What are acceptance criteria?

Acceptance criteria are the specific, testable conditions a user story must satisfy before it counts as done. The story describes what we are building; acceptance criteria define working. Without them, "done" is opinion.

The two common formats

Bullet list (rule-based). Plain English, one rule per bullet:

  • Login fails after 5 incorrect password attempts.
  • The user is shown a generic error, not "wrong password" specifically.
  • An audit log entry is written.

Given / When / Then (Gherkin / scenario-based). Behaviour-driven, easy to translate into automated tests:

  • Given the user has entered the wrong password 4 times, when they enter the wrong password a 5th time, then the account is locked and the audit log records it.
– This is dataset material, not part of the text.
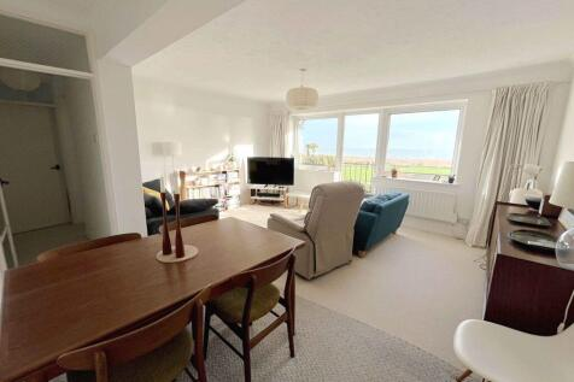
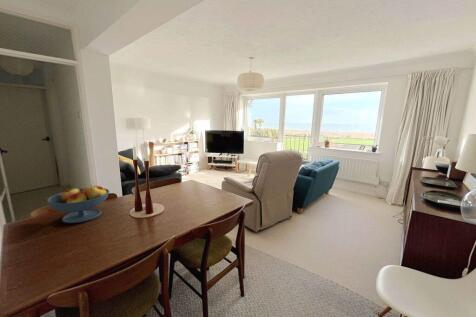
+ fruit bowl [46,185,110,224]
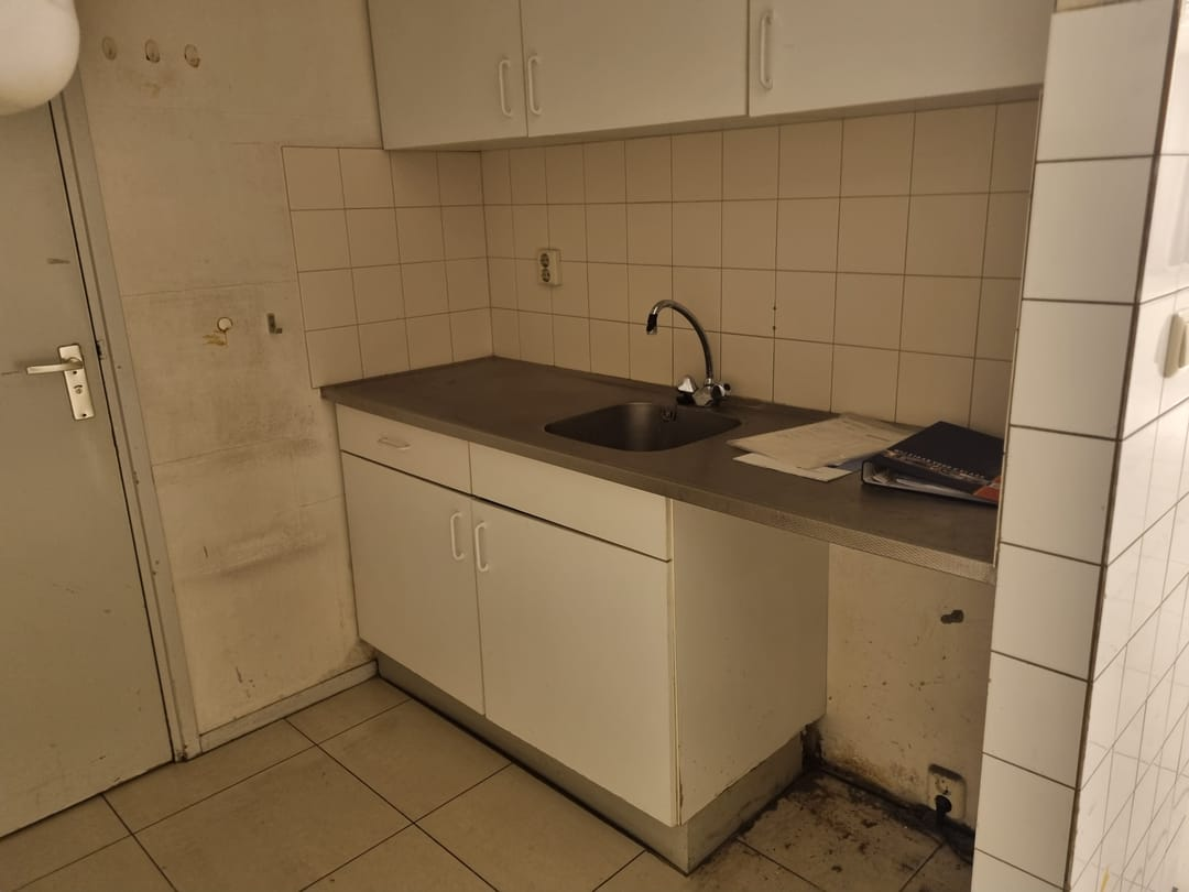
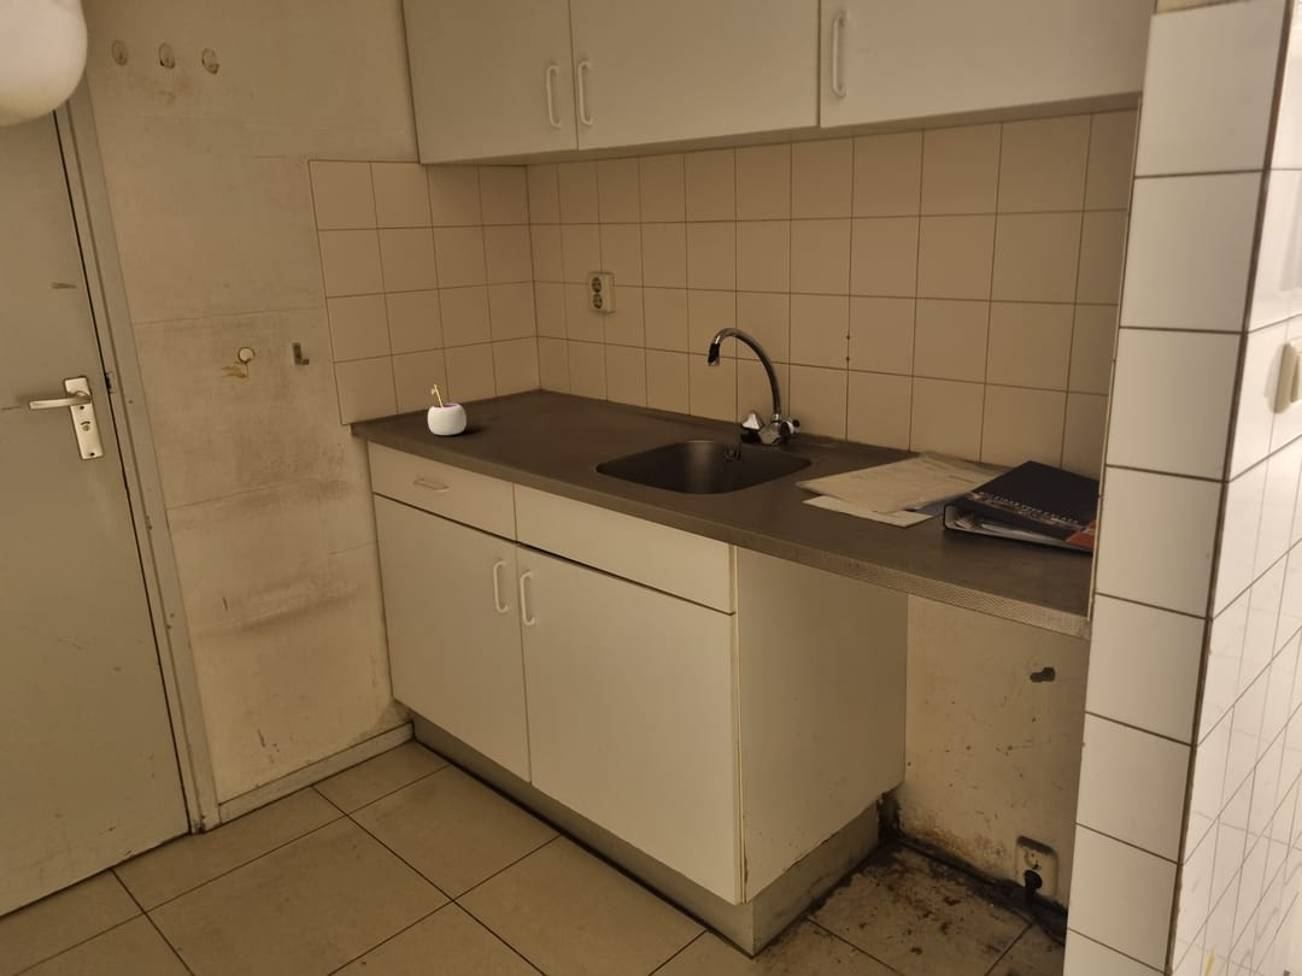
+ mug [427,383,468,436]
Properties of good acceptance criteria

  • Testable — a tester can verify pass/fail without judgment.
  • Independent of implementation — describes outcomes, not how the code works.
  • Bounded — covers the user story, not adjacent stories.
  • Negotiable — written collaboratively, refined during refinement.
  • Specific — "fast" is not testable; "responds in under 200 ms at p95" is.

Common mistakes

  • Treating them as a wishlist — every "would be nice" gets added until the story is too big to fit a sprint.
  • Adding them after development starts — re-scopes mid-sprint.
  • Writing them in implementation language — couples the story to a single technical approach.
  • Confusing them with the definition of done — acceptance criteria are story-specific; the definition of done applies to all stories.